Invisible Interfaces

Ken Fishkin, Anuj Gujar, Beverly Harrison, and Roy Want, Xerox PARC,,,

Seminar on People, Computers, and Design
Stanford University May 7, 1999


While computers have become qualitatively smaller, cheaper, and more powerful, we still interact with them using techniques that differ very little from those of two decades ago. At Xerox PARC, the "Extreme UI" group has been investigating ways to enrich our connection with the computer: to investigate new interaction techniques which use everyday skills and the physical affordances of the devices themselves. By integrating the natural affordances of the device(s) with the natural gestures we already use, we hope to lower the cognitive effort required for interaction; to make the application interface "invisible".
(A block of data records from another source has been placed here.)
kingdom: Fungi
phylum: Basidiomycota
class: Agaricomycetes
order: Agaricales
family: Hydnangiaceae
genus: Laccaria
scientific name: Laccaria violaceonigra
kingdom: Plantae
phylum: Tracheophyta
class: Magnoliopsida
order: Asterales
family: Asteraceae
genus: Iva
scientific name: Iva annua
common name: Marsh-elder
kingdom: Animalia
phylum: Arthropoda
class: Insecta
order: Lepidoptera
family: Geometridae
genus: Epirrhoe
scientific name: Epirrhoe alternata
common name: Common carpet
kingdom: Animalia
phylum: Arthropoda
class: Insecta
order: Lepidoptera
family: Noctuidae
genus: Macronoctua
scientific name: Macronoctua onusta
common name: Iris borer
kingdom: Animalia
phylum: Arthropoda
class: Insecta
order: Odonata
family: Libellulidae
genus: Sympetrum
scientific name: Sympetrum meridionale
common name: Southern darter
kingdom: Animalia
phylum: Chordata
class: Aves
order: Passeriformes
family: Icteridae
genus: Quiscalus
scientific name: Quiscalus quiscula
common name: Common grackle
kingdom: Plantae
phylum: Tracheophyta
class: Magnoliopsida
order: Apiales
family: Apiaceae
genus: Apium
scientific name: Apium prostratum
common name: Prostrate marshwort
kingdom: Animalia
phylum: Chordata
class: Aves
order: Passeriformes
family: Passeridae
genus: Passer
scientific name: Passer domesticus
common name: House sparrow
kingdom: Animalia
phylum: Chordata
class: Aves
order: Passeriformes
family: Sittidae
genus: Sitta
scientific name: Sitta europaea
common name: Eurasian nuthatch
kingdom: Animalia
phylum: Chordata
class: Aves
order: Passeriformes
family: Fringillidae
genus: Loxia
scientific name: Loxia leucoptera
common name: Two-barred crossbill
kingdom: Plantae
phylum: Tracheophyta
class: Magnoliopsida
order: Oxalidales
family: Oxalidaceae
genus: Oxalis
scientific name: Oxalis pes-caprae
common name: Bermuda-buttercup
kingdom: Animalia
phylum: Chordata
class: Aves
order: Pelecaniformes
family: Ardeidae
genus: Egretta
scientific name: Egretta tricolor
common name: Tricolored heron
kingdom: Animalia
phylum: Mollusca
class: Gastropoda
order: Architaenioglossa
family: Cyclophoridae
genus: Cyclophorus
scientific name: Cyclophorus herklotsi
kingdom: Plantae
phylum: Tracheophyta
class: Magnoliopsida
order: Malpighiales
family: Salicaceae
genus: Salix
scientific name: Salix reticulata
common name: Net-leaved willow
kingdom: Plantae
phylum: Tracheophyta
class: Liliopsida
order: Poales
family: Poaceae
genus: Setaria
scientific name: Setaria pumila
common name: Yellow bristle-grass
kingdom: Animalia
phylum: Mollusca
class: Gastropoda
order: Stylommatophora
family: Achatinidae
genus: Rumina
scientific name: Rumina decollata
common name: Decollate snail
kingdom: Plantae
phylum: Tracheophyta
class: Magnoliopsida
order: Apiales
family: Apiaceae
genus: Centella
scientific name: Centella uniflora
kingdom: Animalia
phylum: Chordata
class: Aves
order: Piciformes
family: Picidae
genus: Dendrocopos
In this talk, we'll describe two of our investigations. The first effort, "Squeezy UI", focuses on enhancing computational devices with sensors (tilt, pressure, etc.) so that the devices can sense a variety of gestures (squeeze, tilt, shake, etc.) made by the user. By integrating these into the device interface, a more natural interface can be achieved.

The second effort, "etags", takes advantage of the progress made in the electronic tagging industry, which allows cheap, robust, easily sensed IDs to be unobtrusively placed on almost any object. By augmenting handheld computers to detect these IDs, a variety of enhanced interactions become possible.

In this talk, we'll show videos demonstrating both of these techniques in action, and discuss them, their implications, and their limitations. Parts of this talk will be a "sneak preview" of a talk which we will giving at SIGCHI in mid-May.


  1. Roy Want, Kenneth P. Fishkin, Anuj Gujar, and Beverly L. Harrison. "Bridging Physical and Virtual Worlds with Electronic Tags". Proceedings of SIGCHI '99 (Pittsburgh, PA, May 15-20) ACM, New York, 1999. to appear.
  2. Kenneth P. Fishkin, Thomas P. Moran, and Beverly L. Harrison. "Embodied User Interfaces: Towards Invisible User Interfaces". Proceedings of EHCI '98 (Heraklion, Crete, September 13-18). In Press.
  3. Beverly L. Harrison, Kenneth P. Fishkin, Anuj Gujar, Carlos Mochon, and Roy Want, "Squeeze Me, Hold Me, Tilt Me! An Exploration of Manipulative User Interfaces". Proceedings of SIGCHI '98 (Los Angeles, CA, April 18-23) ACM, New York, 1998, pp. 17-24.

Ken Fishkin is a member of the "Extreme UI" novel user interface group at Xerox PARC. At PARC, he has been a principal member of a number of projects involving innovative user interface designs, including the "Invisible Interface", "Magic Lens", and "Dynamic Queries" projects. He holds a MS (Computer Science) from the University of California-Berkeley.

Anuj Gujar is a member of the "Extreme UI" novel user interface group at Xerox PARC. He has expertise in user interface design, applications programming, and rapid prototypying. He holds a MS (Computer Science) from the University of Toronto.

Beverly Harrison is a member of the "Extreme UI" novel user interface group at Xerox PARC. She has worked on designing systems and interfaces for telecommunications (1983-89), for annotation of video (1991), for computer animation and modeling (1995-6), and most recently on interfaces which blend physical and virtual worlds (1997-9). She holds degrees in mathematics (BMath, Waterloo), industrial engineering, and human factors engineering (MS,PhD, University of Toronto). She has extensive industrial experience from Bell-Northern Research (Nortel) and Alias-Silicon Graphics.

Roy Want is the manager of the Embedded Systems Area in the Computer Science Laboratory at Xerox PARC. He is a veteran of PARC's original Ubiquitous Computing work. He was the creator of the ParcTab and before that the Active Badge location system at ORL. His previous research focused on distributed multimedia systems. During this time he participated in the ISLAND project at Cambridge University and the Pandora project at Olivetti Research Ltd. He holds a PhD in Computer Science from Cambridge University.